Dear HDF Forum users.

In my program I started using HDF5 1.8.2 and hyperslabs to write distributed data to a single output file a few weeks ago.

The data is a Nx3 matrix (N is known at runtime).

What am I doing (see code below):
  Opening a group. Creating a dataset for all the data. Each process selects via hyperslabs where to write the data to (position).
  The selected hyperslabs of two processes contain overlapping portions (exactly the same data in the overlapping parts).
  After that I do a collective write call. It is this call, which consumes a lot of time (approx. 10 min for N=70e3).
Making the hypersalbs non-overlapping (takes less than a second) before does not change the execution time significantly.

The program is being executed on a cluster having gpfs available and enabled with mpirun and ~100 processes,
but might also be executed using other (non-parallel) file systems.

Collected data:
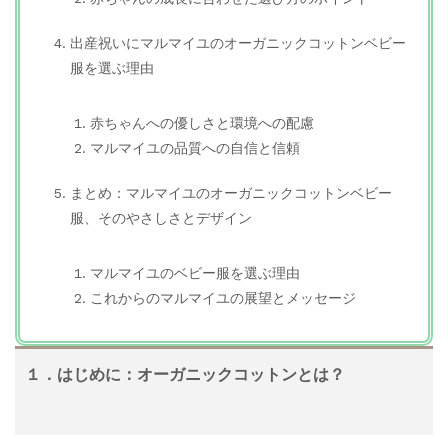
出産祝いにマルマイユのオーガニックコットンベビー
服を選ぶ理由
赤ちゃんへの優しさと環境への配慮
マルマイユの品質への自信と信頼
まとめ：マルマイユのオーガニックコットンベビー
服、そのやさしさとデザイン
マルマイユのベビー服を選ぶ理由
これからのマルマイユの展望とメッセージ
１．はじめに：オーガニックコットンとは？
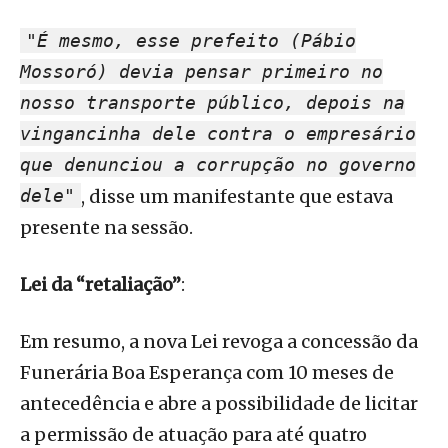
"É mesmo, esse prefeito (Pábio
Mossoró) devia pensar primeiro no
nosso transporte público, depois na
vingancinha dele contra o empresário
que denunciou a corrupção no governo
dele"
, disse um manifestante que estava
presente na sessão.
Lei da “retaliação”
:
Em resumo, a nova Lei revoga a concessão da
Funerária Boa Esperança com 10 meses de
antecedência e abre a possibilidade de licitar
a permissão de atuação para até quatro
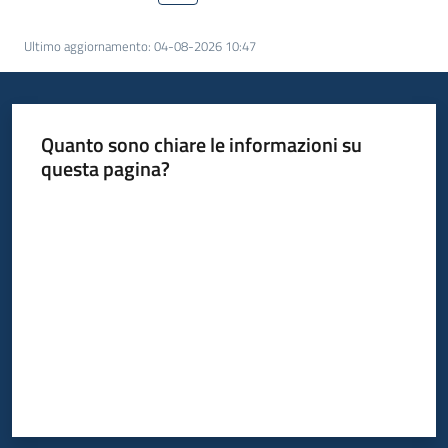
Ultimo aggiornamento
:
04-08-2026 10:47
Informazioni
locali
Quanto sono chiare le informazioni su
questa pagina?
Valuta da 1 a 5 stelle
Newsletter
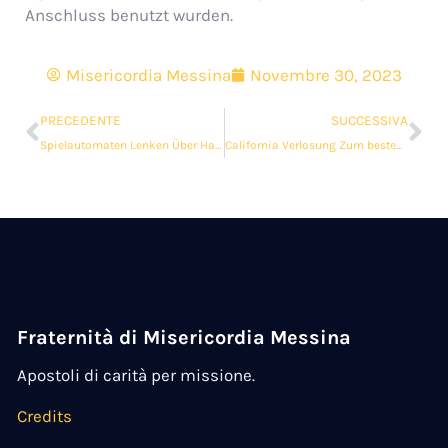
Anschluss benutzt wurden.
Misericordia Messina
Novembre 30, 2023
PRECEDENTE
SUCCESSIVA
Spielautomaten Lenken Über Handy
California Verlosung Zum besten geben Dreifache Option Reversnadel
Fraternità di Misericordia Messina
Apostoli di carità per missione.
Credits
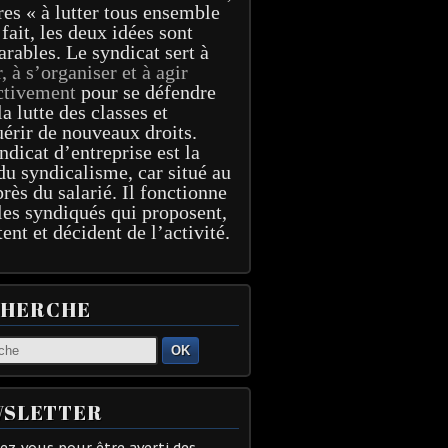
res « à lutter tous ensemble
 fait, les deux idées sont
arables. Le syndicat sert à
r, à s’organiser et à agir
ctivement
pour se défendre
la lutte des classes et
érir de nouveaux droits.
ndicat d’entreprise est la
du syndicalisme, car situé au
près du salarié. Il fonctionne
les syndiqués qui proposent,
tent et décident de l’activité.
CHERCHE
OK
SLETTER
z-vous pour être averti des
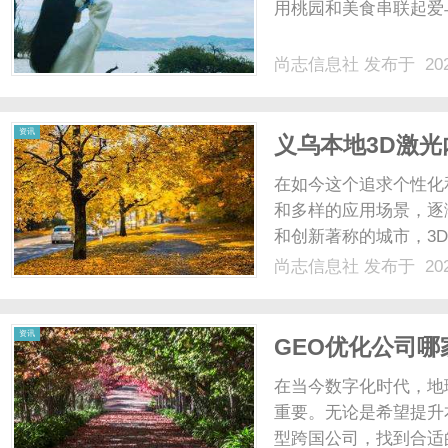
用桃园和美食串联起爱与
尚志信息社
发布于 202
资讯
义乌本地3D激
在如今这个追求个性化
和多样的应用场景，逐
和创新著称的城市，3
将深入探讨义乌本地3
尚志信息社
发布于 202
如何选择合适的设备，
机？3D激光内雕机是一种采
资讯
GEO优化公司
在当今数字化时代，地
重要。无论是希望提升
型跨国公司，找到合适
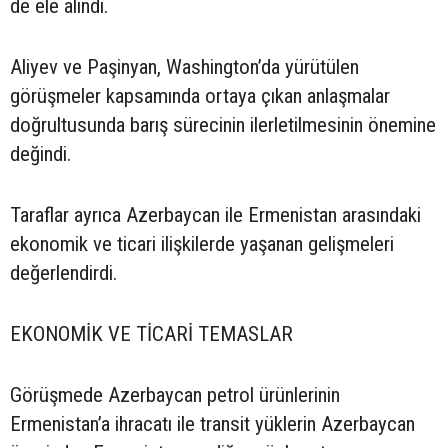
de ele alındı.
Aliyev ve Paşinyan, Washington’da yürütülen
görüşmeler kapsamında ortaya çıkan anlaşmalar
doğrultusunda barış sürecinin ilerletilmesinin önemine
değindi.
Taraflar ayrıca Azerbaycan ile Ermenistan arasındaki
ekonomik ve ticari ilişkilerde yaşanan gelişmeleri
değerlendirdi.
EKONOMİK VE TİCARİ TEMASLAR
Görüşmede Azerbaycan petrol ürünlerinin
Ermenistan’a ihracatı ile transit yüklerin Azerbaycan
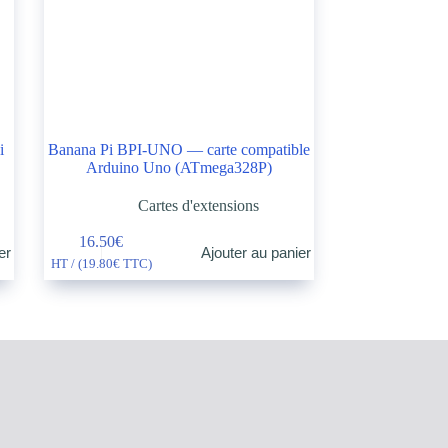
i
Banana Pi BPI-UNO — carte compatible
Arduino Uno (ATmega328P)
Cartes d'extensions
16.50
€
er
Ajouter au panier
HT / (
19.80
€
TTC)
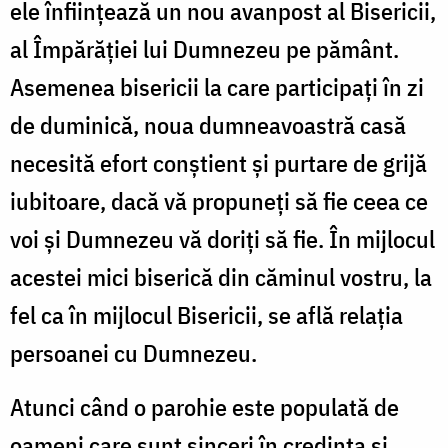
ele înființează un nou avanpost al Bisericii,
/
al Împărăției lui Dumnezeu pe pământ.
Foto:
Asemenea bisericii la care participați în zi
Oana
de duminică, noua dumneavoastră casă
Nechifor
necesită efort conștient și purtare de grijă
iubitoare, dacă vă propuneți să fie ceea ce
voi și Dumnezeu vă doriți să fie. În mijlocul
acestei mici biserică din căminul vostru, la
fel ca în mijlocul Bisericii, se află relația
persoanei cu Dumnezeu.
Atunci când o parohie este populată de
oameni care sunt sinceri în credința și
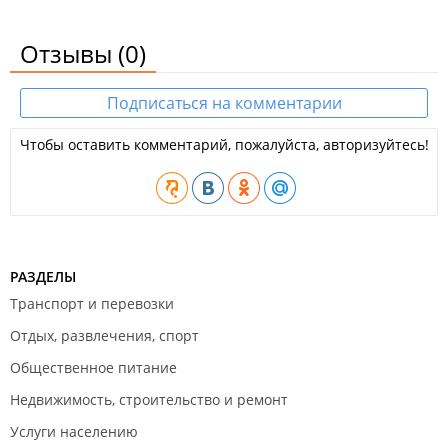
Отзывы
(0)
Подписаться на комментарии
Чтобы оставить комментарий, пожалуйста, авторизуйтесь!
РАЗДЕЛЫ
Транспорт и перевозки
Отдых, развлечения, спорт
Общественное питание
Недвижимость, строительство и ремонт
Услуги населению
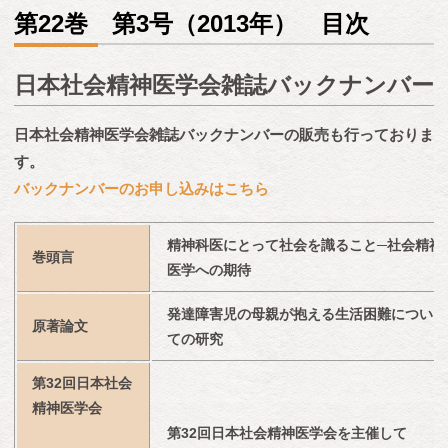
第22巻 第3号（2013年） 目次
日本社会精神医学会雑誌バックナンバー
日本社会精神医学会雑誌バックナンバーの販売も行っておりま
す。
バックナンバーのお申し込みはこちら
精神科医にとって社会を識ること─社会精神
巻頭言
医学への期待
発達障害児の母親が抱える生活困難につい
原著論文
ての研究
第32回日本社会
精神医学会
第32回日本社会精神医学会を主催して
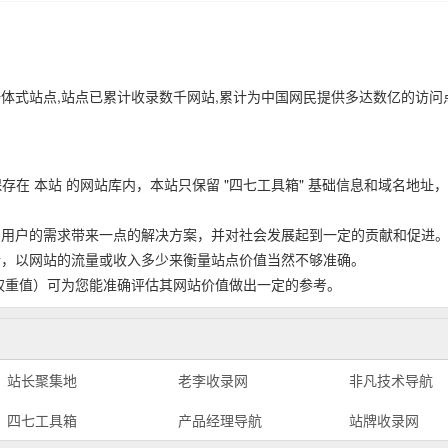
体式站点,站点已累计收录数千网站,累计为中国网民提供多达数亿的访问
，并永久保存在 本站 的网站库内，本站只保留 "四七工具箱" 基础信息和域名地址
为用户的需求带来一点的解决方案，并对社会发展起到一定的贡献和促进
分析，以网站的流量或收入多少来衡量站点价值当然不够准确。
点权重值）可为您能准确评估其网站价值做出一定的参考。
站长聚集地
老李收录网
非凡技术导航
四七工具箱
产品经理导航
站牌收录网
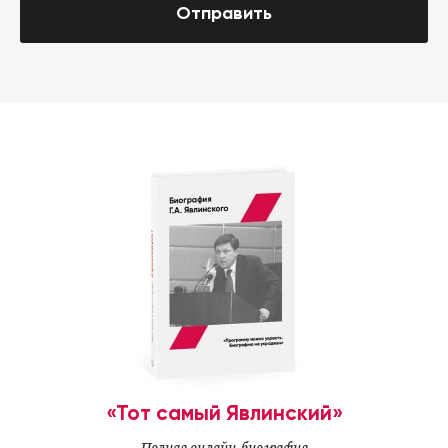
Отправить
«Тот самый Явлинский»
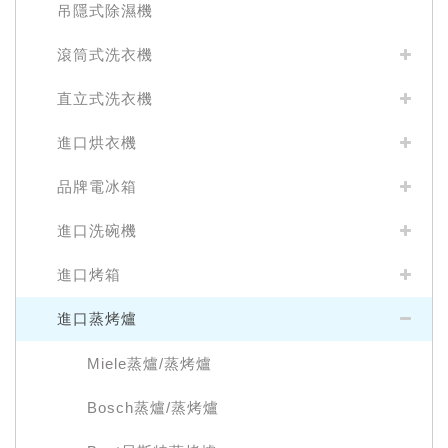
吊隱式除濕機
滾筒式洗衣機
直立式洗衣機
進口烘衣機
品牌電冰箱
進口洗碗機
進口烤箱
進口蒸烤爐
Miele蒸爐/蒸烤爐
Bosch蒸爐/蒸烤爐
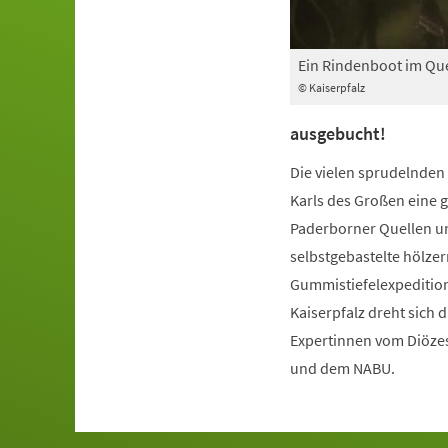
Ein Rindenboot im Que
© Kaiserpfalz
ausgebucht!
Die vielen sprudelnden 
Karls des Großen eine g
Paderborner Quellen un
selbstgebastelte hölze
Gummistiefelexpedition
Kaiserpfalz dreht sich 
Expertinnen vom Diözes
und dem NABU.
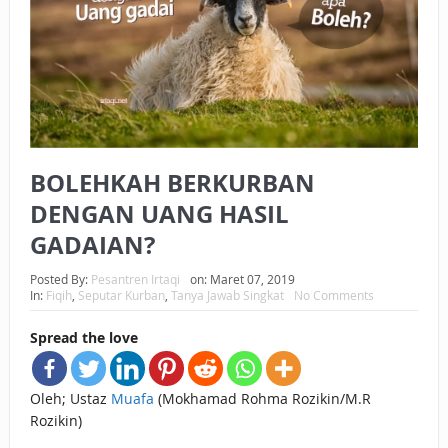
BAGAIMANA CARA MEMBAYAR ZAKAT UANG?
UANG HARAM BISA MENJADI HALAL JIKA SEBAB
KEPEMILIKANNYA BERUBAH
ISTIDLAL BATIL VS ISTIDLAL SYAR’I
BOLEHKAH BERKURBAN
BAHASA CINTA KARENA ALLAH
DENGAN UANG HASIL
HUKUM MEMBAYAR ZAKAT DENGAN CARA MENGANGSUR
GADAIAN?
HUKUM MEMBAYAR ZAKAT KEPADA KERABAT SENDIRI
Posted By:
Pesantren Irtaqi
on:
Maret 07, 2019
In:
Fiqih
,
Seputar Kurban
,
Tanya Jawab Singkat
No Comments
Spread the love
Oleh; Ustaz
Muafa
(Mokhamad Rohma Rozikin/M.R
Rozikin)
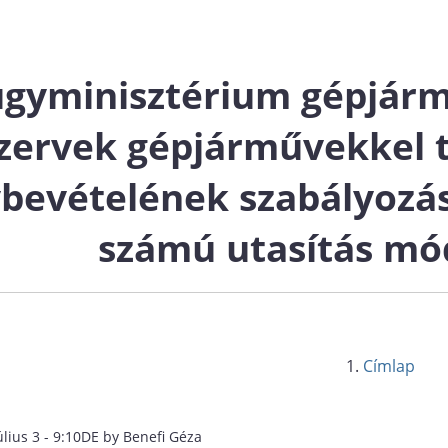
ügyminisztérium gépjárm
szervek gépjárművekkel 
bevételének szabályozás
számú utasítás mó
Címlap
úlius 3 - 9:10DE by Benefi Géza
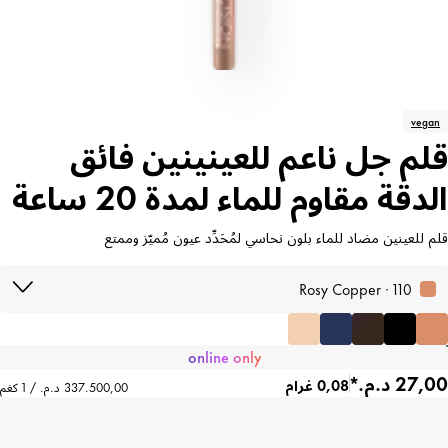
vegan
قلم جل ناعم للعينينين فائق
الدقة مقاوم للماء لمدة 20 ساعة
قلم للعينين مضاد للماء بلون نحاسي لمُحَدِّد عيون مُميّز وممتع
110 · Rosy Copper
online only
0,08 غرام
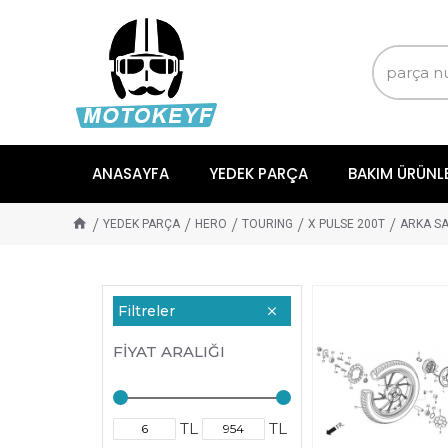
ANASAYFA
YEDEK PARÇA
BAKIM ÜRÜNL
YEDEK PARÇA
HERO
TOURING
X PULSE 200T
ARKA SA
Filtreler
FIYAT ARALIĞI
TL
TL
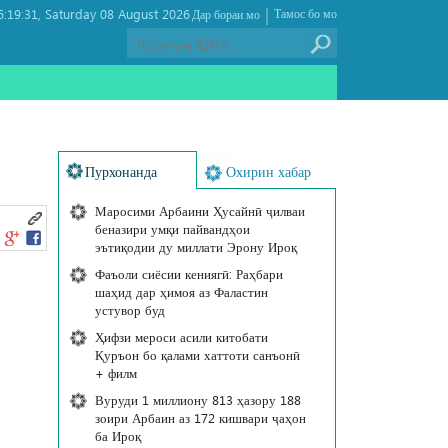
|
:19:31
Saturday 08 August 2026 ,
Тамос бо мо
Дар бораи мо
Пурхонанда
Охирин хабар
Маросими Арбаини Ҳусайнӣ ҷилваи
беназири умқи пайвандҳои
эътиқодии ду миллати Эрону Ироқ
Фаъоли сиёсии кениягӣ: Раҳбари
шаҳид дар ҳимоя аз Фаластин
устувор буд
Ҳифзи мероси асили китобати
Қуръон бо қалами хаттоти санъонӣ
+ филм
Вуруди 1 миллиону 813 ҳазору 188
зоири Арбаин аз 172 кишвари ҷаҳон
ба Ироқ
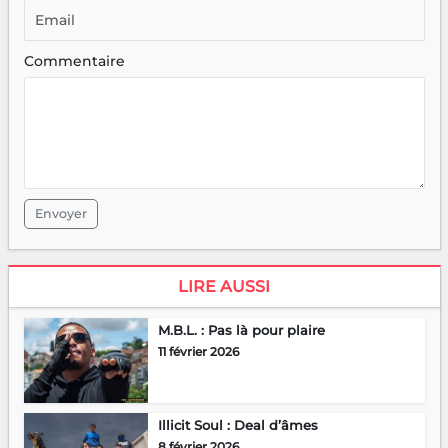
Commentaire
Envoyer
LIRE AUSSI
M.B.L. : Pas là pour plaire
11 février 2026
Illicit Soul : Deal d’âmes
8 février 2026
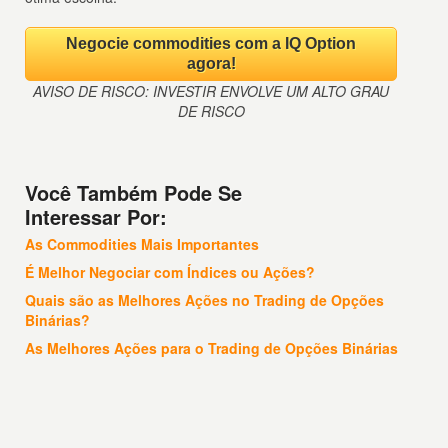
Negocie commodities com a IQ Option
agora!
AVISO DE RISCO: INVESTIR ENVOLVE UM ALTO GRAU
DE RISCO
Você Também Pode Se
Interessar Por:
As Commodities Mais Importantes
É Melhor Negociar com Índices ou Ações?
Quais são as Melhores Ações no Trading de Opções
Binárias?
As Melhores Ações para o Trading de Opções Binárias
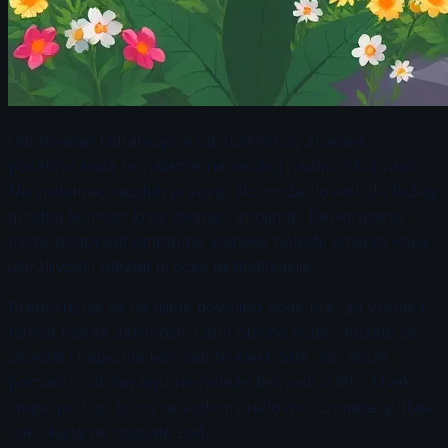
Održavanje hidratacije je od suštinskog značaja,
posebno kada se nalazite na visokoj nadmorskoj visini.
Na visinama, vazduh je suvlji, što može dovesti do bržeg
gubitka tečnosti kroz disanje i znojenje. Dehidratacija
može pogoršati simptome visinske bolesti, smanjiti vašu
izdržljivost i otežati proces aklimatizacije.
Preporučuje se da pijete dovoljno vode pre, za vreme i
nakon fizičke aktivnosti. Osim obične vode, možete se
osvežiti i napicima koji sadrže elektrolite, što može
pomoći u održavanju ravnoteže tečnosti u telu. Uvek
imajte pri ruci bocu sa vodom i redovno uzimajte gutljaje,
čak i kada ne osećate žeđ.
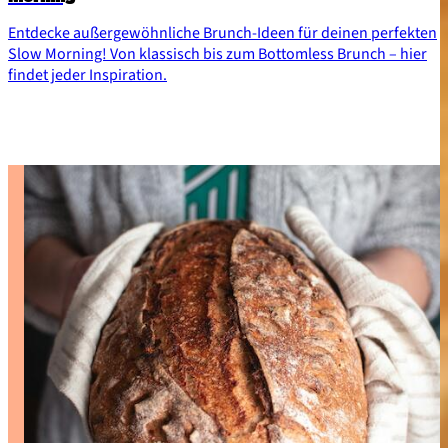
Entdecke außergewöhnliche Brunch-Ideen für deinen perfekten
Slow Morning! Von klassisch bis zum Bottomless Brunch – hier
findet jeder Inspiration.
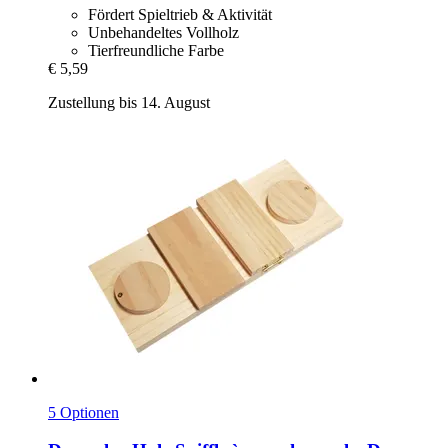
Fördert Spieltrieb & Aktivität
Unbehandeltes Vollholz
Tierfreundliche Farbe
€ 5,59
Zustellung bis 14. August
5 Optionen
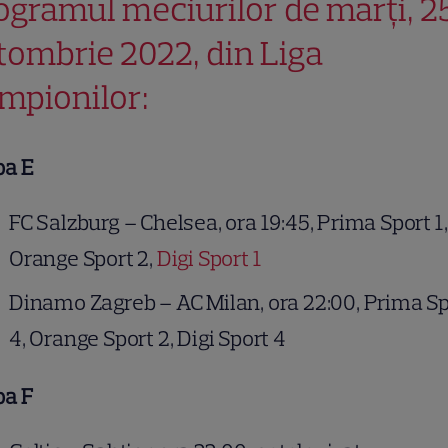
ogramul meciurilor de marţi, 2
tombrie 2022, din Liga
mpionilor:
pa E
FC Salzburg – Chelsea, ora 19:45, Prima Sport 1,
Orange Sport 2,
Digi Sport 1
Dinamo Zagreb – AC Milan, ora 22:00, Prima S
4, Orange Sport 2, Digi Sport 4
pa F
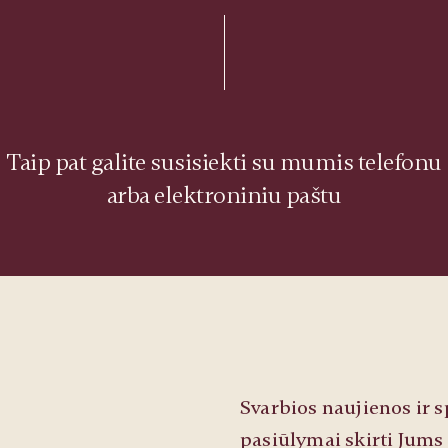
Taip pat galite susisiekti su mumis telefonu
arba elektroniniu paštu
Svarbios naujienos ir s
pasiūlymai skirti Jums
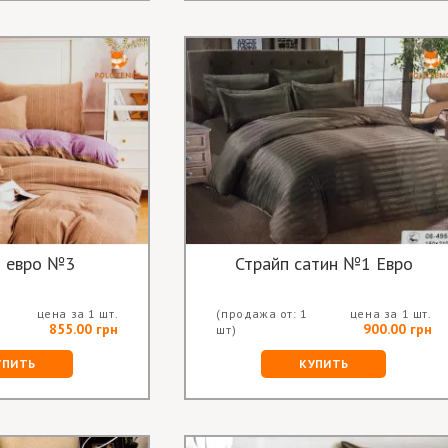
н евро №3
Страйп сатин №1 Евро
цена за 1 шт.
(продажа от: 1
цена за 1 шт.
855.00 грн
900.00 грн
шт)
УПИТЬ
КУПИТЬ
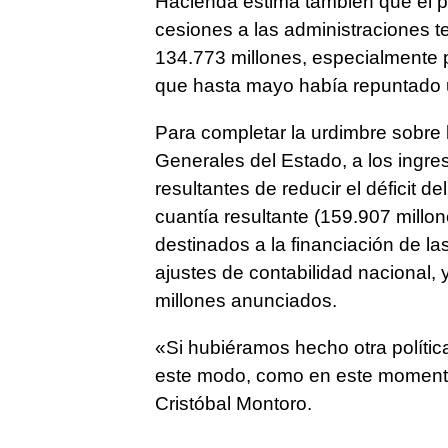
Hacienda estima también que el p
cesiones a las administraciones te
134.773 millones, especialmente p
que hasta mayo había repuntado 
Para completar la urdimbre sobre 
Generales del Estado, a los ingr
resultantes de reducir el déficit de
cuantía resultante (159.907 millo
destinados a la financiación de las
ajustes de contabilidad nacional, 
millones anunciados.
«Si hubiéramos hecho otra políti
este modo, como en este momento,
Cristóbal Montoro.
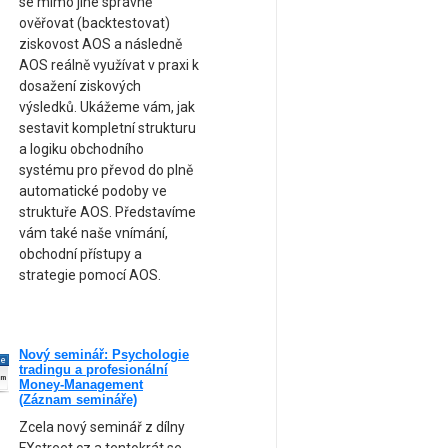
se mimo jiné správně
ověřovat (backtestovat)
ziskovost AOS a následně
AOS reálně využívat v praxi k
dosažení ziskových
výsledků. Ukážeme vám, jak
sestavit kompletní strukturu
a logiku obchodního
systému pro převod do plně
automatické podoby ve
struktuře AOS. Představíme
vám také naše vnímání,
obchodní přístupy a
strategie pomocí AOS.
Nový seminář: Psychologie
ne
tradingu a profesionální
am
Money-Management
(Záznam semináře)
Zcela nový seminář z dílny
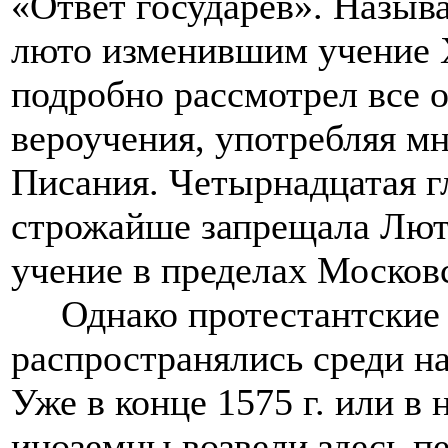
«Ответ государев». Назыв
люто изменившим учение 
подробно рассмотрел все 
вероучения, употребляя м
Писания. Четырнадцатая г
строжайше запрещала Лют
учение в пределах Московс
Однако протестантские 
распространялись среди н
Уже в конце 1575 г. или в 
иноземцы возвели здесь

TASK BRIEF => In the forum post about HDF5 hyperslabs, roughly how long does the collective write call take when N=70e3?

RESPONSE AREA => About 10 minutes.